Erkeklerin çoğu argo konuşmayı ve küfretmeyi normal olarak kabul ediyor. Şiddet “erkekliğin göstergesi” gibi görülüyor.
Ailede kadına yönelik şiddete kültürel olarak göz yumuluyor ve sonuç olarak bu davranış pekişiyor.
Türkiye’de ensest, cinsel istismar-tecavüz ciddi boyutlardadır. Cinsel istismara-tecavüze uğrayanlar ileride cinsel şiddet uygulayıcıları olmaktadır.
Çocukluk çağında şiddet görenlerin ileride şiddet uygulayıcıları olduğu görülmüştür.
Günümüzde kadının konumu, eşitliği, hakları giderek kötüleşmektedir (mahalle baskısı). Kadınların eğitim düzeyi, ekonomik özgürlüğü, iş ve ücret eşitliği sağlanmalıdır. Kadın-erkek eşitliği günlük yaşamda da sağlanmalı, bu düşünce topluma yerleştirilmelidir.
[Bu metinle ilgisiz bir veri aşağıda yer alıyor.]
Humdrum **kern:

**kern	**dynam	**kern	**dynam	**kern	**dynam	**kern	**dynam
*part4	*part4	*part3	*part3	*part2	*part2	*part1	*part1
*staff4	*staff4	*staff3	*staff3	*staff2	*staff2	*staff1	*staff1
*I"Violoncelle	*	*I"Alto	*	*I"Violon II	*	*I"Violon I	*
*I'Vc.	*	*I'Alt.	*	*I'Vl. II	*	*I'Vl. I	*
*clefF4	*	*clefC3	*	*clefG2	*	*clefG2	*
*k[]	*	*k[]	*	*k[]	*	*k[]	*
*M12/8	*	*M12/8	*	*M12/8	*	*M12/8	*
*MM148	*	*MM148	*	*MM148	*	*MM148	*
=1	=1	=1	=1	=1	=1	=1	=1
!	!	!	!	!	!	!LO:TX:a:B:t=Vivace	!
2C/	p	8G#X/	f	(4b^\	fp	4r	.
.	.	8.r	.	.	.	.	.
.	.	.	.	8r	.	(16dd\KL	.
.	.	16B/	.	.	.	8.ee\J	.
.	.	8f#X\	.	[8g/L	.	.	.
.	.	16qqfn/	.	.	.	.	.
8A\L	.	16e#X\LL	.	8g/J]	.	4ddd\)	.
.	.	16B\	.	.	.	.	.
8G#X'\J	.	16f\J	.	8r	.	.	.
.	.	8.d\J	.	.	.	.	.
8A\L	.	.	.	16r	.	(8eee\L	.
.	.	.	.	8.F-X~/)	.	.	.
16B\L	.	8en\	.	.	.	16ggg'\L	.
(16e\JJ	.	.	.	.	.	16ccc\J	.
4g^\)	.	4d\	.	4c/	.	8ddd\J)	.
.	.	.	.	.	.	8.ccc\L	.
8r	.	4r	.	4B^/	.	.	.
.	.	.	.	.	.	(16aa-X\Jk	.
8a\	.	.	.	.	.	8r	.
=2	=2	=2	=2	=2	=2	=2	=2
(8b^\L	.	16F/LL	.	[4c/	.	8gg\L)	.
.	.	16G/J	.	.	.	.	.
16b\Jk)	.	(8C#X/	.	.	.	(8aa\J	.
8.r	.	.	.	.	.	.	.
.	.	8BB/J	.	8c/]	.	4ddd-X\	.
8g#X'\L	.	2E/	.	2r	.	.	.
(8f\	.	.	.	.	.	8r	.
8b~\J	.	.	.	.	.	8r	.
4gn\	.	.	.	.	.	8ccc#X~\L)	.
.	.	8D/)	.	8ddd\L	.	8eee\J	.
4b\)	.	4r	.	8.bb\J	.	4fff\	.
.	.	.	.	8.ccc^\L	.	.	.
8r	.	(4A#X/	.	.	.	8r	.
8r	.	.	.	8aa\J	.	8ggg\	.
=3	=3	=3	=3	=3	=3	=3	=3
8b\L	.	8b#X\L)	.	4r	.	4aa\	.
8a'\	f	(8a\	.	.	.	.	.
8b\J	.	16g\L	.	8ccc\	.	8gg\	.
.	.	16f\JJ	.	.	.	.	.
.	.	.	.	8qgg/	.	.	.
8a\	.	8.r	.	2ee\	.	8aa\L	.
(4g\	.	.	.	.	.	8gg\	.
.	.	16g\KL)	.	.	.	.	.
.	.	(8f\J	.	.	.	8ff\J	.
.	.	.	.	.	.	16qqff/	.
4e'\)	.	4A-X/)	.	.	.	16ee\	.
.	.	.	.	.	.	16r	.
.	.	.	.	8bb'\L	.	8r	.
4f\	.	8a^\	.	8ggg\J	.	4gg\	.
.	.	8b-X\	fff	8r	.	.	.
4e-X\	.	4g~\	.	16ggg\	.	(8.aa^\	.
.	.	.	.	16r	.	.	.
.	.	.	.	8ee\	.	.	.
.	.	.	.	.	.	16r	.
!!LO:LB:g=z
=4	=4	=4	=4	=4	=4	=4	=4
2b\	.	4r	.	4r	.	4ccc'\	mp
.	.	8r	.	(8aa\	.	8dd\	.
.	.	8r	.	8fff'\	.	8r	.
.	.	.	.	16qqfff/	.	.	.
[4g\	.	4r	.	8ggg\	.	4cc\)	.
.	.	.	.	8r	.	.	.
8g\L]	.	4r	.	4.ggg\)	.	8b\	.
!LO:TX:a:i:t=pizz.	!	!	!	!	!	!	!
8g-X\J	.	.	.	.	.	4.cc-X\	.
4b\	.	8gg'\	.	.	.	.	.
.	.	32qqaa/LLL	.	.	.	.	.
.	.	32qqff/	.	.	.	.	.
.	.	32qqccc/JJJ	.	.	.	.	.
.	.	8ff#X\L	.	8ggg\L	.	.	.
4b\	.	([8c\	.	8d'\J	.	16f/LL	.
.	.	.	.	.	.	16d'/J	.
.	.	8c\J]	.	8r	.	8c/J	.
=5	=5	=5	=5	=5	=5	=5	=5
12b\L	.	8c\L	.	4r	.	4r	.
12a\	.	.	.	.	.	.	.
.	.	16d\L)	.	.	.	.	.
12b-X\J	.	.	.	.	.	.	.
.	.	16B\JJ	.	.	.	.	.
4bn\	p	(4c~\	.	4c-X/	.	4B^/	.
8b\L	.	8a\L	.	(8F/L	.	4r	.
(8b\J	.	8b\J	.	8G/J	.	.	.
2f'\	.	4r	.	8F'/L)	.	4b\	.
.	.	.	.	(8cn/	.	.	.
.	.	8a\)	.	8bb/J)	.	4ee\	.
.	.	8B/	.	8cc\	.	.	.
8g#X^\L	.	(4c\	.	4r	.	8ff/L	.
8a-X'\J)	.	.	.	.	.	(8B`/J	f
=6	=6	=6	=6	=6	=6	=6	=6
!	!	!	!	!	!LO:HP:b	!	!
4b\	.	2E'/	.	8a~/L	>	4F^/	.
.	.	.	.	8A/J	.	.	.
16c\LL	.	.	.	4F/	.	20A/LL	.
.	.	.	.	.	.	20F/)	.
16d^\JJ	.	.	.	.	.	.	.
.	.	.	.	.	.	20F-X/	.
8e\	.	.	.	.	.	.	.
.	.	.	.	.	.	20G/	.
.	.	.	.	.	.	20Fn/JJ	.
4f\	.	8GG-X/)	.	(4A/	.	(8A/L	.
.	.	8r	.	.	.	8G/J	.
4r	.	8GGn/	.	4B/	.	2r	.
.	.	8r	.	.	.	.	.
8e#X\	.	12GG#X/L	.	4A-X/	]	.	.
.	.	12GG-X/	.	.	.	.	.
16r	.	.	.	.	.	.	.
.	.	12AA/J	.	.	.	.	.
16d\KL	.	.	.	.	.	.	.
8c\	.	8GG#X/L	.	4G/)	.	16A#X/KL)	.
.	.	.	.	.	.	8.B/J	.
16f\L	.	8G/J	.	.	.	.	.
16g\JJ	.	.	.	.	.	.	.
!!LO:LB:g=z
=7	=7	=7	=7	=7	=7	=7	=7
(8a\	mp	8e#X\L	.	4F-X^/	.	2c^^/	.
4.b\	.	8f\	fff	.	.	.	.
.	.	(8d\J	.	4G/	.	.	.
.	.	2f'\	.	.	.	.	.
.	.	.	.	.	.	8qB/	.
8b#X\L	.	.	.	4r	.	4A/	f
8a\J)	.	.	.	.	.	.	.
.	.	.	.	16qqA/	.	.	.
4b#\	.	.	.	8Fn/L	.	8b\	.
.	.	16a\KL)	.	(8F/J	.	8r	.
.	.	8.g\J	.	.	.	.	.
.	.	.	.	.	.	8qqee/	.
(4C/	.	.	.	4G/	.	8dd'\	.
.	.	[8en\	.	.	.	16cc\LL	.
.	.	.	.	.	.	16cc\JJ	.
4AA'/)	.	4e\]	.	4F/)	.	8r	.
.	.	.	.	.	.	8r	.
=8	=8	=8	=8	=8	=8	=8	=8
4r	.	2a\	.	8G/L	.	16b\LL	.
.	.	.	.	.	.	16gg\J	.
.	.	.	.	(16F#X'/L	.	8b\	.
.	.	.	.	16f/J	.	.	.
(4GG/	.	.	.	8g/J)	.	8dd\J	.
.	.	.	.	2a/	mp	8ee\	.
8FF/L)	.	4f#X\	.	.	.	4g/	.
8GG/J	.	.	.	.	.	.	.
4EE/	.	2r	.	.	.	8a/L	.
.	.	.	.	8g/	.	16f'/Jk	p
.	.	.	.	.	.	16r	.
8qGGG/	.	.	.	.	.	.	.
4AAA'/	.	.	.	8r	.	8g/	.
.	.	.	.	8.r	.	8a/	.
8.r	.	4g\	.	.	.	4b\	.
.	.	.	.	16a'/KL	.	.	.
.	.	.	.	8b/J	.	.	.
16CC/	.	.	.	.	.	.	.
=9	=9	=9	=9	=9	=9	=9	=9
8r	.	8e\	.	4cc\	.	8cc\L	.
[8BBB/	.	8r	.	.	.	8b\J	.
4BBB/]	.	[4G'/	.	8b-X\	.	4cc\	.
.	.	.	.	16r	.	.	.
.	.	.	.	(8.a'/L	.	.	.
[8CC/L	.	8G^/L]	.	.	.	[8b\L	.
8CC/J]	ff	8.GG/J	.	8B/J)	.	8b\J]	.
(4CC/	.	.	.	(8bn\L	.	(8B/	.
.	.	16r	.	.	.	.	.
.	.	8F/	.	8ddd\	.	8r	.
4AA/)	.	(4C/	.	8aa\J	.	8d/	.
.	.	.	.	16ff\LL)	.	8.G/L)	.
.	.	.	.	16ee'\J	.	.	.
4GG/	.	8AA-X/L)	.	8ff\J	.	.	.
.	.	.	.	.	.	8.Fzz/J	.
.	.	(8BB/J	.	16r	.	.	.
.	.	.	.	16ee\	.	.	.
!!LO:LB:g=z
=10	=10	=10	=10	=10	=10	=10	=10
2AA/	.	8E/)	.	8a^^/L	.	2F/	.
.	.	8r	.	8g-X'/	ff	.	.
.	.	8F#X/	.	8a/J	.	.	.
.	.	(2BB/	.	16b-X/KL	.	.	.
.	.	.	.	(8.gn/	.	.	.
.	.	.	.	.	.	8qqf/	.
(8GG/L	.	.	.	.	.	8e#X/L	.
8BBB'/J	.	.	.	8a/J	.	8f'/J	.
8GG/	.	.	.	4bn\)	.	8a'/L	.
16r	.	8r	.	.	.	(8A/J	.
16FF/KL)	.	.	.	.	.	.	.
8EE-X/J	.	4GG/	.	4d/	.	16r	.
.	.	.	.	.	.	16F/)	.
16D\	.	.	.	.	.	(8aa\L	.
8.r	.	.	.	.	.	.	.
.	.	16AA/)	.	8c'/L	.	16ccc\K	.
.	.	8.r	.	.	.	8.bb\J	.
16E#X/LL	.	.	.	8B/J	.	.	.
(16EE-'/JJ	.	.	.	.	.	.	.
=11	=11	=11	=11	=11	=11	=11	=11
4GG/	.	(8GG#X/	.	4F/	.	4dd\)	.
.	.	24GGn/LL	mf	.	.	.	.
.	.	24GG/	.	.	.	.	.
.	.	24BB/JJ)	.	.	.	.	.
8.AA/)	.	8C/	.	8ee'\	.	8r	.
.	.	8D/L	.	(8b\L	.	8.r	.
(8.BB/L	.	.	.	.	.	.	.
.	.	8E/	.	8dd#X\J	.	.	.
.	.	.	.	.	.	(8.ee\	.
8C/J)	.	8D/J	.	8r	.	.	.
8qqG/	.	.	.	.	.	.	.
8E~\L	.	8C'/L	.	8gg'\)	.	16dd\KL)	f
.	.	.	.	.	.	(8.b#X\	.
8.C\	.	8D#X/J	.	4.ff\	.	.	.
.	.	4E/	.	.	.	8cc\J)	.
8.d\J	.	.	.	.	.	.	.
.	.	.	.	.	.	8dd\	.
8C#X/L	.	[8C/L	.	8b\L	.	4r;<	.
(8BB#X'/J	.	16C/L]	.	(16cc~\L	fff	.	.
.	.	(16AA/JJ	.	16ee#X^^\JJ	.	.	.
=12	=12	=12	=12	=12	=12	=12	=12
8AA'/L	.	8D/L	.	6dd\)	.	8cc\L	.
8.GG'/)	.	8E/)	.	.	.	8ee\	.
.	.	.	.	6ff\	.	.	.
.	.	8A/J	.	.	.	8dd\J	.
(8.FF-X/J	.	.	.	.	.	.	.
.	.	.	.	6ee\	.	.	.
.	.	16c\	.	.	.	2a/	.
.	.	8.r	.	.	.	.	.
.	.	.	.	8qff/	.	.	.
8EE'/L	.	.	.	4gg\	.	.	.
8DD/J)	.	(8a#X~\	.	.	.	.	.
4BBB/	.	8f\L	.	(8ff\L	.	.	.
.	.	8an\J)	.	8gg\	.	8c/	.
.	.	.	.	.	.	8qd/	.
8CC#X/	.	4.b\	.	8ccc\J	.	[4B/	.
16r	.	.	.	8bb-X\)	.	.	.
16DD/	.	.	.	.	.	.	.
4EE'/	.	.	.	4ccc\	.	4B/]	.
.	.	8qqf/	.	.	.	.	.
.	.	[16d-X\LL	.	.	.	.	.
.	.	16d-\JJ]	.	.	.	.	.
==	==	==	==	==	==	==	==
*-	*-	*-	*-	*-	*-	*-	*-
Son 12 yılda kadın cinayetleri %1500 oranında artmıştır. Sağlıklı, kültürel değer yargılarının öne çıkarılarak pekiştirilmesi sağlanmalıdır.
Çocuk gelinler kız çocuklarına yönelik ağır bir şiddettir. Çocuk gelinlik mutlaka önlenmelidir.
Şiddet içeren dizi ve filmler çok sıkı denetlenmelidir.
Şiddet ögeleri eğitim ve öğretimden çıkarılmalıdır. (Dayak cennetten çıkmadır.’, ‘Kocamdır, sever de, döver de.’, ‘Öğretmenin vurduğu yerde gül biter.’, ‘Eti senin, kemiği benim.’, ‘Kadının karnından sıpayı, sırtından sopayı eksik etmeyeceksin.’)
Birey ve toplum sağlığı açısından şiddetin önlenmesi gereklidir. Anne-babalar, öğretmenler, sanatçılar, sporcular, toplum önderleri sağlıklı örnekler olmalıdır.
Ülkemizde kadına yönelik şiddetle ilgili çağcıl düzenlemeler görece yenidir ve yeterince bilindiğini ve uygulandığını söylemek güçtür. Bu konuda tüm toplum bilgilendirilmeli ve eğitilmelidir. Türkiye'nin de imzaladığı "Uluslararası Kadınlara Karşı Her Türlü Ayrımcılığın Önlenmesi Sözleşmesi'nin uygulanması konusunda tüm sivil toplum örgütleri sorumluluk almalıdır. Kadın Sığınma Evleri ile ilgili yasalar uygulanmalı, gizliliğe özen gösterilmelidir.
Çocuk gelinlere, kadın cinayetlerine, tüm şiddet davranışlarına kesinlikle hoşgörü gösterilmemeli, caydırıcı yasal düzenlemeler yapılmalı, yasalar herkese tam olarak uygulanmalı ve cezada hiçbir indirim uygulanmamalıdır.